- Text:
The Perl Wizard's Quiz

Tom Christiansen

1. What value is returned by a lone return; statement?
    a. The empty list value ().
    b. The undefined value in scalar context, and the empty list value () in list context.
    c. The result of the last evaluated expression in that subroutine's block.
    d. The undefined value.

2. What's the difference between /^Foo/s and /^Foo/?
    a. The first would allow the match to cross newline boundaries.
    b. The first would match Foo other than at the start of the record if the previous match were /^Foo/gcm, new in the 5.004 release.
    c. The second would match Foo other than at the start of the record if $* were set.
    d. There is no difference because /s only affects whether dot can match newline.

3. What does length(%HASH) produce if you have thirty-seven random keys in a newly created hash?
    a. 5
    b. 37
    c. 74
    d. 2

4. What does read() return at end of file?
    a. 0
    b. "0 but true"
    c. "\0"

- Challenge 1:
Copy the part of the Perl quiz starting with "a. The empty" and going on through "if $* were set.", word for word.
- Challenge 2:
Write the next part of the Perl quiz, picking up right after its last line.

- Record extracts:
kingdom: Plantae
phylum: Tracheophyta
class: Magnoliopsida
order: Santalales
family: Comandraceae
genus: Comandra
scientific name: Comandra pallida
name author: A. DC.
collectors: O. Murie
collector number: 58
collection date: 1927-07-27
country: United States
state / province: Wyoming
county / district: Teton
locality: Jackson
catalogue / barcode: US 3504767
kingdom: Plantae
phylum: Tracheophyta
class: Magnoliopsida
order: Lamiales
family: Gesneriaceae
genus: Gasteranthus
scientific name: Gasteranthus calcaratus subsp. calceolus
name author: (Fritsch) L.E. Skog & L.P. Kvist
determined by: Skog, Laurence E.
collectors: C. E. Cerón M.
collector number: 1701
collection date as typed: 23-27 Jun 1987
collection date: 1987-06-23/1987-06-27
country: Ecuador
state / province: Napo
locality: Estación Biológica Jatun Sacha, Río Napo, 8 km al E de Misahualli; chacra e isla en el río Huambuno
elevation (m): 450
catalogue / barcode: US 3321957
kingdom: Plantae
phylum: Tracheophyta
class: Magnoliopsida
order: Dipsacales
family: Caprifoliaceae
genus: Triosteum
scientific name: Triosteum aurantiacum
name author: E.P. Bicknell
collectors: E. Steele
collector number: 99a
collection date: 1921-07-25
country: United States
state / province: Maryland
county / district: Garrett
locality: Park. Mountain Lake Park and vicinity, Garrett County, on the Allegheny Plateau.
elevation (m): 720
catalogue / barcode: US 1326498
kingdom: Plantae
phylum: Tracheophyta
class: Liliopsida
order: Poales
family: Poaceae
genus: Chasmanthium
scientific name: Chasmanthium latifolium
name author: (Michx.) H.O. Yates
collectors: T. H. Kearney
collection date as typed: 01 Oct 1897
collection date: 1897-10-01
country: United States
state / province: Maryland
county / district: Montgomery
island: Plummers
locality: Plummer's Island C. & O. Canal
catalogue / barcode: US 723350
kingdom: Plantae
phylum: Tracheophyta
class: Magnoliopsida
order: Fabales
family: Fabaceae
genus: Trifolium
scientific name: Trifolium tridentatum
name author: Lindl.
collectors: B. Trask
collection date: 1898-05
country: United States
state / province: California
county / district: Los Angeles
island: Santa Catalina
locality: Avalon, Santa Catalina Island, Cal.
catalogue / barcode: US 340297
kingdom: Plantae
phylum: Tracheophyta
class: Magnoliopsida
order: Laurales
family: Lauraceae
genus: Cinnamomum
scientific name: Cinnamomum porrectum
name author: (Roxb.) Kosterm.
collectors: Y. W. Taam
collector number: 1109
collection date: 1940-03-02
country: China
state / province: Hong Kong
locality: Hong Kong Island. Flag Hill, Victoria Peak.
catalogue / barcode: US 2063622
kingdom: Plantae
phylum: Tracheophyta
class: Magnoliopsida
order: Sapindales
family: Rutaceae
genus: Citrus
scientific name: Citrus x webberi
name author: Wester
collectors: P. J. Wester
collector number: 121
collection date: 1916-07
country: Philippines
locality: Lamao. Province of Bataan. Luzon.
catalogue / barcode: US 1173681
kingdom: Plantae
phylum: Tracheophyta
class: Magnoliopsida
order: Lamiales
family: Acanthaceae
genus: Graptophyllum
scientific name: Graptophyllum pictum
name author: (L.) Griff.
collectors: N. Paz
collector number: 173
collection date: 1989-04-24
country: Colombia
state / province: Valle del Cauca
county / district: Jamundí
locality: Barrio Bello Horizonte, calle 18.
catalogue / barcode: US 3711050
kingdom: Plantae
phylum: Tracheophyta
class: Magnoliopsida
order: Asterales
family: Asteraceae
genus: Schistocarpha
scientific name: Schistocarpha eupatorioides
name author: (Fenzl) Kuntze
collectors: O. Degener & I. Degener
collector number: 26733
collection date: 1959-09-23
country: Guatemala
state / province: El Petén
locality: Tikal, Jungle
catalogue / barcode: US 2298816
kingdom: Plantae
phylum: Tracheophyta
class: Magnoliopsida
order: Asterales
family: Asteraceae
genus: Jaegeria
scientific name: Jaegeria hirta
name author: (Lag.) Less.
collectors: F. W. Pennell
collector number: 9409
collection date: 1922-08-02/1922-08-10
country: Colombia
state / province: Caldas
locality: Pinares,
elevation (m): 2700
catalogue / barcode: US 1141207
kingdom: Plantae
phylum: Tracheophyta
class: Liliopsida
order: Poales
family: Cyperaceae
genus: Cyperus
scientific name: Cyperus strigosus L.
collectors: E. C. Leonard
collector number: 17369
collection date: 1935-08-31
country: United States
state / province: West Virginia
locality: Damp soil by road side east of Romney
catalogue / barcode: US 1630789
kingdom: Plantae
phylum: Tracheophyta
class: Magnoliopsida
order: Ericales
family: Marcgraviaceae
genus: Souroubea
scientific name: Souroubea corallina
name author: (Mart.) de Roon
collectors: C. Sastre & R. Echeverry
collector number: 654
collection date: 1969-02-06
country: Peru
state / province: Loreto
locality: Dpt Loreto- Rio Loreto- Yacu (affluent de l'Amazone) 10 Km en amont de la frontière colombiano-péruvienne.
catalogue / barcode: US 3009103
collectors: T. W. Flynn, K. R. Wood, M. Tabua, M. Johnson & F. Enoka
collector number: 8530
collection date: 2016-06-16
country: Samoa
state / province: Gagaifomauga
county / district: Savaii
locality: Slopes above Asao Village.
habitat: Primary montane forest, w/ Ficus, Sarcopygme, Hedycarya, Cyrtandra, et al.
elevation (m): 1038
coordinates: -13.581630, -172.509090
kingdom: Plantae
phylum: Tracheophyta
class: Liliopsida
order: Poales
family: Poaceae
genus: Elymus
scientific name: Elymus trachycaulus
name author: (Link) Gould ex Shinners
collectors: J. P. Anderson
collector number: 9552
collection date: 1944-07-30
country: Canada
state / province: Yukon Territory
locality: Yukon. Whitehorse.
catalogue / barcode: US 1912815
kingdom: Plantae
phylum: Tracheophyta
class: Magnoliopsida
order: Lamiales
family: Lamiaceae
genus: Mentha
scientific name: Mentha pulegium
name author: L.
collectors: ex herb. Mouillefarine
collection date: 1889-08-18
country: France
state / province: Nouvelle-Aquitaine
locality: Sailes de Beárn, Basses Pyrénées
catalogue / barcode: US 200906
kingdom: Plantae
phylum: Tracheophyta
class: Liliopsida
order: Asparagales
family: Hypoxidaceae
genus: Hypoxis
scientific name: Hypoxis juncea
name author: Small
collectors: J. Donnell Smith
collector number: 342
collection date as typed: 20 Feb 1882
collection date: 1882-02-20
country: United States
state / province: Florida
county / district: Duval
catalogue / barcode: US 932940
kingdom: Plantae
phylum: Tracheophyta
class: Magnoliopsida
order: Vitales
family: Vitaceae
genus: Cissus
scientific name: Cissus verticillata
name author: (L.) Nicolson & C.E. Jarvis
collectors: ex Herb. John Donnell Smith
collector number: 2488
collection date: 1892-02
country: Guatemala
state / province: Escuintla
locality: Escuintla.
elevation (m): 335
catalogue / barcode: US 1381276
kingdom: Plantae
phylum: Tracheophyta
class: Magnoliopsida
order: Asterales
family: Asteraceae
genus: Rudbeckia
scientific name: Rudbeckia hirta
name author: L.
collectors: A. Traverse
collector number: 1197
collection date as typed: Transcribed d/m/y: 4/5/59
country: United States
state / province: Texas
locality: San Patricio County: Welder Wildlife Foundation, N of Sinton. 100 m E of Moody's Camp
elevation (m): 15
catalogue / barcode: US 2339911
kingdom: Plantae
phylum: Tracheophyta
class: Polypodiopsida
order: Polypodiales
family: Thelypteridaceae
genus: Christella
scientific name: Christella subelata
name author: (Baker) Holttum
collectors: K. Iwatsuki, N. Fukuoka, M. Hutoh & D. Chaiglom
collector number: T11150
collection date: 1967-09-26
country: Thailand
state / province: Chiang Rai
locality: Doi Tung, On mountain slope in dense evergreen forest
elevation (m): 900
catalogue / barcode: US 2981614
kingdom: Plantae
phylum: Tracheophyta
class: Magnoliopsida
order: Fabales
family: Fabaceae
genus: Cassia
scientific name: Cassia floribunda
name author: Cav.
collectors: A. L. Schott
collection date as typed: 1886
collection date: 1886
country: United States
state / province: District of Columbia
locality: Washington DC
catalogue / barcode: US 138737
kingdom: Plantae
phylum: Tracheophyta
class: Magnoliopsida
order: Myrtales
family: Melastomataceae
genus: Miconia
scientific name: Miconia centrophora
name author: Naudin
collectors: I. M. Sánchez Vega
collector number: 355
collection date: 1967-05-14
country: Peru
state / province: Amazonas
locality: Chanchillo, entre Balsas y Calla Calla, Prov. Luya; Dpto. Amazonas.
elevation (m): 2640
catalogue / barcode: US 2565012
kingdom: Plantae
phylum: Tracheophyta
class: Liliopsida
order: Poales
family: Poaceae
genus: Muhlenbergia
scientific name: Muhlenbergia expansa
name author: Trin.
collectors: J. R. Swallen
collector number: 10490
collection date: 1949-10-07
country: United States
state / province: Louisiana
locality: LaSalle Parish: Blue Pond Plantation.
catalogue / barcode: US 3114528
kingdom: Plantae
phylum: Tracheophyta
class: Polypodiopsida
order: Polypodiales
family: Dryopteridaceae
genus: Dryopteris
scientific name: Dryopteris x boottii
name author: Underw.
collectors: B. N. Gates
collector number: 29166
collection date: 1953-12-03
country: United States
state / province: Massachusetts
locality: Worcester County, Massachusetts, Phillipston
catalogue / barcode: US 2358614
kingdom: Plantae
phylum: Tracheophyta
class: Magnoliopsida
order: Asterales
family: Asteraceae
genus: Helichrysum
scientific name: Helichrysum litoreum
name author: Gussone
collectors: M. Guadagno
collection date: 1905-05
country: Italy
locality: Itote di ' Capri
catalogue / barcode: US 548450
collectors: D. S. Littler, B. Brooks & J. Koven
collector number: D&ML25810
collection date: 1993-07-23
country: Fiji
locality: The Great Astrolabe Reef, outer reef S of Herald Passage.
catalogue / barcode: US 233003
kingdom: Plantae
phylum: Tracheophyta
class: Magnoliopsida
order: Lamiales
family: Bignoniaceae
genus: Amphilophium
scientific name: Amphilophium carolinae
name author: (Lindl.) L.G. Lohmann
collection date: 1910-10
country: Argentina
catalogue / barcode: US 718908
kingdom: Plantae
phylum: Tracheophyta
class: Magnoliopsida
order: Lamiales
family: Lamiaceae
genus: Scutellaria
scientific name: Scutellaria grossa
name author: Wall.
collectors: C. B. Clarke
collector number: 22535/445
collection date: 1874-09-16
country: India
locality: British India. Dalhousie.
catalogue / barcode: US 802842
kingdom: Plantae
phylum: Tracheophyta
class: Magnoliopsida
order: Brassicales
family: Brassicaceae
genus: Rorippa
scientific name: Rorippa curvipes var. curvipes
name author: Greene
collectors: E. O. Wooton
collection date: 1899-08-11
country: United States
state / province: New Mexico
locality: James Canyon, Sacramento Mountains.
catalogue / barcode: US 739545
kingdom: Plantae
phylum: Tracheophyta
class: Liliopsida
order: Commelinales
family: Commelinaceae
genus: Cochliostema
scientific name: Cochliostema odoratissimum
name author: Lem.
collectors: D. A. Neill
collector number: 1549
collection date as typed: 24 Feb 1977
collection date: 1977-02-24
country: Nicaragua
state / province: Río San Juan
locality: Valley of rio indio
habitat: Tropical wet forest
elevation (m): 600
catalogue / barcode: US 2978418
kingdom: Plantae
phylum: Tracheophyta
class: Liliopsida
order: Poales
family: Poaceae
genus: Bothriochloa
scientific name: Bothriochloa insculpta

- Task answer 1:
a. The empty list value ().
    b. The undefined value in scalar context, and the empty list value () in list context.
    c. The result of the last evaluated expression in that subroutine's block.
    d. The undefined value.

2. What's the difference between /^Foo/s and /^Foo/?
    a. The first would allow the match to cross newline boundaries.
    b. The first would match Foo other than at the start of the record if the previous match were /^Foo/gcm, new in the 5.004 release.
    c. The second would match Foo other than at the start of the record if $* were set.

- Task answer 2:
    d. undef

5. How do you produce a reference to a list?
    a. [ @array ]
    b. \($s, @a, %h, &c)
    c. You can't produce a reference to a list.
    d. \@array

6. Why aren't Perl's patterns regular expressions?
    a. Because Perl allows both minimal matching and maximal matching in the same pattern.
    b. Because Perl uses a non-deterministic finite automaton rather than a deterministic finite automaton.
    c. Because Perl patterns can have look-ahead assertions and negations.
    d. Because Perl patterns have backreferences.

7. Why doesn't Perl have overloaded functions?     a. Because you can inspect the argument count, return context, and object types all by yourself.
    b. It does, along with overloaded operators as well as overridden functions and methods.
    c. Because Perl doesn't have function prototypes.
    d. Because it's too hard.

8. Why is it hard to call this function: sub y { "because" }
    a. It's not.
    b. Because y is a predefined function.
    c. Because it has no prototype.
    d. Because y is a kind of quoting operator.

9. How do you print out the next line from a filehandle with all its bytes reversed?
    a. print reverse scalar <FH>
    b. print scalar reverse scalar <FH>
    c. print scalar reverse <FH>
    d. print reverse <FH>

10. When would local $_ in a function ruin your day?
    a. When your caller was in the middle for a while(<>) loop.
    b. When your caller was in the middle for a while(m//g) loop
    c. When $_ was imported from another module.
    d. When your caller was in the middle for a foreach(@a) loop.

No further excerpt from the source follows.